§ **Requirement**:
Can you reproduce the listing below with "Open in CodeSandbox" swapped for "View in CodeSandbox" throughout, leaving everything else unchanged and omitting the pictures?

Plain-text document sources
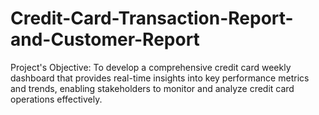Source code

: # Credit-Card-Transaction-Report-and-Customer-Report
Project's Objective: To develop a comprehensive credit card weekly dashboard that provides real-time insights into key performance metrics and trends, enabling stakeholders to monitor and analyze credit card operations effectively.
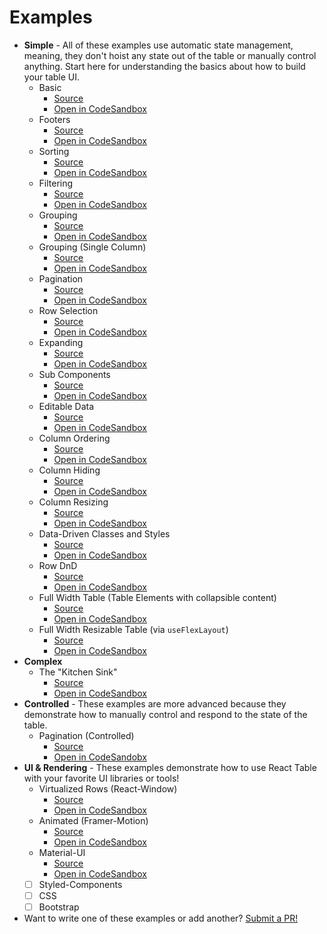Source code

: # Examples

- **Simple** - All of these examples use automatic state management, meaning, they don't hoist any state out of the table or manually control anything. Start here for understanding the basics about how to build your table UI.
  - Basic
    - [Source](https://github.com/tannerlinsley/react-table/tree/master/examples/basic)
    - [Open in CodeSandbox](https://codesandbox.io/s/github/tannerlinsley/react-table/tree/master/examples/basic)
  - Footers
    - [Source](https://github.com/tannerlinsley/react-table/tree/master/examples/footers)
    - [Open in CodeSandbox](https://codesandbox.io/s/github/tannerlinsley/react-table/tree/master/examples/footers)
  - Sorting
    - [Source](https://github.com/tannerlinsley/react-table/tree/master/examples/sorting)
    - [Open in CodeSandbox](https://codesandbox.io/s/github/tannerlinsley/react-table/tree/master/examples/sorting)
  - Filtering
    - [Source](https://github.com/tannerlinsley/react-table/tree/master/examples/filtering)
    - [Open in CodeSandbox](https://codesandbox.io/s/github/tannerlinsley/react-table/tree/master/examples/filtering)
  - Grouping
    - [Source](https://github.com/tannerlinsley/react-table/tree/master/examples/grouping)
    - [Open in CodeSandbox](https://codesandbox.io/s/github/tannerlinsley/react-table/tree/master/examples/grouping)
  - Grouping (Single Column)
    - [Source](https://github.com/tannerlinsley/react-table/tree/master/examples/grouping-column)
    - [Open in CodeSandbox](https://codesandbox.io/s/github/tannerlinsley/react-table/tree/master/examples/grouping-column)
  - Pagination
    - [Source](https://github.com/tannerlinsley/react-table/tree/master/examples/pagination)
    - [Open in CodeSandbox](https://codesandbox.io/s/github/tannerlinsley/react-table/tree/master/examples/pagination)
  - Row Selection
    - [Source](https://github.com/tannerlinsley/react-table/tree/master/examples/row-selection)
    - [Open in CodeSandbox](https://codesandbox.io/s/github/tannerlinsley/react-table/tree/master/examples/row-selection)
  - Expanding
    - [Source](https://github.com/tannerlinsley/react-table/tree/master/examples/expanding)
    - [Open in CodeSandbox](https://codesandbox.io/s/github/tannerlinsley/react-table/tree/master/examples/expanding)
  - Sub Components
    - [Source](https://github.com/tannerlinsley/react-table/tree/master/examples/sub-components)
    - [Open in CodeSandbox](https://codesandbox.io/s/github/tannerlinsley/react-table/tree/master/examples/sub-components)
  - Editable Data
    - [Source](https://github.com/tannerlinsley/react-table/tree/master/examples/editable-data)
    - [Open in CodeSandbox](https://codesandbox.io/s/github/tannerlinsley/react-table/tree/master/examples/editable-data)
  - Column Ordering
    - [Source](https://github.com/tannerlinsley/react-table/tree/master/examples/column-ordering)
    - [Open in CodeSandbox](https://codesandbox.io/s/github/tannerlinsley/react-table/tree/master/examples/column-ordering)
  - Column Hiding
    - [Source](https://github.com/tannerlinsley/react-table/tree/master/examples/column-hiding)
    - [Open in CodeSandbox](https://codesandbox.io/s/github/tannerlinsley/react-table/tree/master/examples/column-hiding)
  - Column Resizing
    - [Source](https://github.com/tannerlinsley/react-table/tree/master/examples/column-resizing)
    - [Open in CodeSandbox](https://codesandbox.io/s/github/tannerlinsley/react-table/tree/master/examples/column-resizing)
  - Data-Driven Classes and Styles
    - [Source](https://github.com/tannerlinsley/react-table/tree/master/examples/data-driven-classes-and-styles)
    - [Open in CodeSandbox](https://codesandbox.io/s/github/tannerlinsley/react-table/tree/master/examples/data-driven-classes-and-styles)
  - Row DnD
    - [Source](https://github.com/tannerlinsley/react-table/tree/master/examples/row-dnd)
    - [Open in CodeSandbox](https://codesandbox.io/s/github/tannerlinsley/react-table/tree/master/examples/row-dnd)
  - Full Width Table (Table Elements with collapsible content)
    - [Source](https://github.com/tannerlinsley/react-table/tree/master/examples/full-width-table)
    - [Open in CodeSandbox](https://codesandbox.io/s/github/tannerlinsley/react-table/tree/master/examples/full-width-table)
  - Full Width Resizable Table (via `useFlexLayout`)
    - [Source](https://github.com/tannerlinsley/react-table/tree/master/examples/full-width-resizable-table)
    - [Open in CodeSandbox](https://codesandbox.io/s/github/tannerlinsley/react-table/tree/master/examples/full-width-resizable-table)
- **Complex**
  - The "Kitchen Sink"
    - [Source](https://github.com/tannerlinsley/react-table/tree/master/examples/kitchen-sink)
    - [Open in CodeSandbox](https://codesandbox.io/s/github/tannerlinsley/react-table/tree/master/examples/kitchen-sink)
- **Controlled** - These examples are more advanced because they demonstrate how to manually control and respond to the state of the table.
  - Pagination (Controlled)
    - [Source](https://github.com/tannerlinsley/react-table/tree/master/examples/pagination-controlled)
    - [Open in CodeSandobx](https://codesandbox.io/s/github/tannerlinsley/react-table/tree/master/examples/pagination-controlled)
- **UI & Rendering** - These examples demonstrate how to use React Table with your favorite UI libraries or tools!
  - Virtualized Rows (React-Window)
    - [Source](https://github.com/tannerlinsley/react-table/tree/master/examples/virtualized-rows)
    - [Open in CodeSandbox](https://codesandbox.io/s/github/tannerlinsley/react-table/tree/master/examples/virtualized-rows)
  - Animated (Framer-Motion)
    - [Source](https://github.com/tannerlinsley/react-table/tree/master/examples/animated-framer-motion)
    - [Open in CodeSandbox](https://codesandbox.io/s/github/tannerlinsley/react-table/tree/master/examples/animated-framer-motion)
  - Material-UI
    - [Source](https://github.com/tannerlinsley/react-table/tree/master/examples/material-UI-components)
    - [Open in CodeSandbox](https://codesandbox.io/s/github/tannerlinsley/react-table/tree/master/examples/material-UI-components)
  - [ ] Styled-Components
  - [ ] CSS
  - [ ] Bootstrap
- Want to write one of these examples or add another? [Submit a PR!](https://github.com/tannerlinsley/react-table/compare)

§ **Completed exercise**:
Source code

: # Credit-Card-Transaction-Report-and-Customer-Report
Project's Objective: To develop a comprehensive credit card weekly dashboard that provides real-time insights into key performance metrics and trends, enabling stakeholders to monitor and analyze credit card operations effectively.
Source code

: # Examples

- **Simple** - All of these examples use automatic state management, meaning, they don't hoist any state out of the table or manually control anything. Start here for understanding the basics about how to build your table UI.
  - Basic
    - [Source](https://github.com/tannerlinsley/react-table/tree/master/examples/basic)
    - [View in CodeSandbox](https://codesandbox.io/s/github/tannerlinsley/react-table/tree/master/examples/basic)
  - Footers
    - [Source](https://github.com/tannerlinsley/react-table/tree/master/examples/footers)
    - [View in CodeSandbox](https://codesandbox.io/s/github/tannerlinsley/react-table/tree/master/examples/footers)
  - Sorting
    - [Source](https://github.com/tannerlinsley/react-table/tree/master/examples/sorting)
    - [View in CodeSandbox](https://codesandbox.io/s/github/tannerlinsley/react-table/tree/master/examples/sorting)
  - Filtering
    - [Source](https://github.com/tannerlinsley/react-table/tree/master/examples/filtering)
    - [View in CodeSandbox](https://codesandbox.io/s/github/tannerlinsley/react-table/tree/master/examples/filtering)
  - Grouping
    - [Source](https://github.com/tannerlinsley/react-table/tree/master/examples/grouping)
    - [View in CodeSandbox](https://codesandbox.io/s/github/tannerlinsley/react-table/tree/master/examples/grouping)
  - Grouping (Single Column)
    - [Source](https://github.com/tannerlinsley/react-table/tree/master/examples/grouping-column)
    - [View in CodeSandbox](https://codesandbox.io/s/github/tannerlinsley/react-table/tree/master/examples/grouping-column)
  - Pagination
    - [Source](https://github.com/tannerlinsley/react-table/tree/master/examples/pagination)
    - [View in CodeSandbox](https://codesandbox.io/s/github/tannerlinsley/react-table/tree/master/examples/pagination)
  - Row Selection
    - [Source](https://github.com/tannerlinsley/react-table/tree/master/examples/row-selection)
    - [View in CodeSandbox](https://codesandbox.io/s/github/tannerlinsley/react-table/tree/master/examples/row-selection)
  - Expanding
    - [Source](https://github.com/tannerlinsley/react-table/tree/master/examples/expanding)
    - [View in CodeSandbox](https://codesandbox.io/s/github/tannerlinsley/react-table/tree/master/examples/expanding)
  - Sub Components
    - [Source](https://github.com/tannerlinsley/react-table/tree/master/examples/sub-components)
    - [View in CodeSandbox](https://codesandbox.io/s/github/tannerlinsley/react-table/tree/master/examples/sub-components)
  - Editable Data
    - [Source](https://github.com/tannerlinsley/react-table/tree/master/examples/editable-data)
    - [View in CodeSandbox](https://codesandbox.io/s/github/tannerlinsley/react-table/tree/master/examples/editable-data)
  - Column Ordering
    - [Source](https://github.com/tannerlinsley/react-table/tree/master/examples/column-ordering)
    - [View in CodeSandbox](https://codesandbox.io/s/github/tannerlinsley/react-table/tree/master/examples/column-ordering)
  - Column Hiding
    - [Source](https://github.com/tannerlinsley/react-table/tree/master/examples/column-hiding)
    - [View in CodeSandbox](https://codesandbox.io/s/github/tannerlinsley/react-table/tree/master/examples/column-hiding)
  - Column Resizing
    - [Source](https://github.com/tannerlinsley/react-table/tree/master/examples/column-resizing)
    - [View in CodeSandbox](https://codesandbox.io/s/github/tannerlinsley/react-table/tree/master/examples/column-resizing)
  - Data-Driven Classes and Styles
    - [Source](https://github.com/tannerlinsley/react-table/tree/master/examples/data-driven-classes-and-styles)
    - [View in CodeSandbox](https://codesandbox.io/s/github/tannerlinsley/react-table/tree/master/examples/data-driven-classes-and-styles)
  - Row DnD
    - [Source](https://github.com/tannerlinsley/react-table/tree/master/examples/row-dnd)
    - [View in CodeSandbox](https://codesandbox.io/s/github/tannerlinsley/react-table/tree/master/examples/row-dnd)
  - Full Width Table (Table Elements with collapsible content)
    - [Source](https://github.com/tannerlinsley/react-table/tree/master/examples/full-width-table)
    - [View in CodeSandbox](https://codesandbox.io/s/github/tannerlinsley/react-table/tree/master/examples/full-width-table)
  - Full Width Resizable Table (via `useFlexLayout`)
    - [Source](https://github.com/tannerlinsley/react-table/tree/master/examples/full-width-resizable-table)
    - [View in CodeSandbox](https://codesandbox.io/s/github/tannerlinsley/react-table/tree/master/examples/full-width-resizable-table)
- **Complex**
  - The "Kitchen Sink"
    - [Source](https://github.com/tannerlinsley/react-table/tree/master/examples/kitchen-sink)
    - [View in CodeSandbox](https://codesandbox.io/s/github/tannerlinsley/react-table/tree/master/examples/kitchen-sink)
- **Controlled** - These examples are more advanced because they demonstrate how to manually control and respond to the state of the table.
  - Pagination (Controlled)
    - [Source](https://github.com/tannerlinsley/react-table/tree/master/examples/pagination-controlled)
    - [Open in CodeSandobx](https://codesandbox.io/s/github/tannerlinsley/react-table/tree/master/examples/pagination-controlled)
- **UI & Rendering** - These examples demonstrate how to use React Table with your favorite UI libraries or tools!
  - Virtualized Rows (React-Window)
    - [Source](https://github.com/tannerlinsley/react-table/tree/master/examples/virtualized-rows)
    - [View in CodeSandbox](https://codesandbox.io/s/github/tannerlinsley/react-table/tree/master/examples/virtualized-rows)
  - Animated (Framer-Motion)
    - [Source](https://github.com/tannerlinsley/react-table/tree/master/examples/animated-framer-motion)
    - [View in CodeSandbox](https://codesandbox.io/s/github/tannerlinsley/react-table/tree/master/examples/animated-framer-motion)
  - Material-UI
    - [Source](https://github.com/tannerlinsley/react-table/tree/master/examples/material-UI-components)
    - [View in CodeSandbox](https://codesandbox.io/s/github/tannerlinsley/react-table/tree/master/examples/material-UI-components)
  - [ ] Styled-Components
  - [ ] CSS
  - [ ] Bootstrap
- Want to write one of these examples or add another? [Submit a PR!](https://github.com/tannerlinsley/react-table/compare)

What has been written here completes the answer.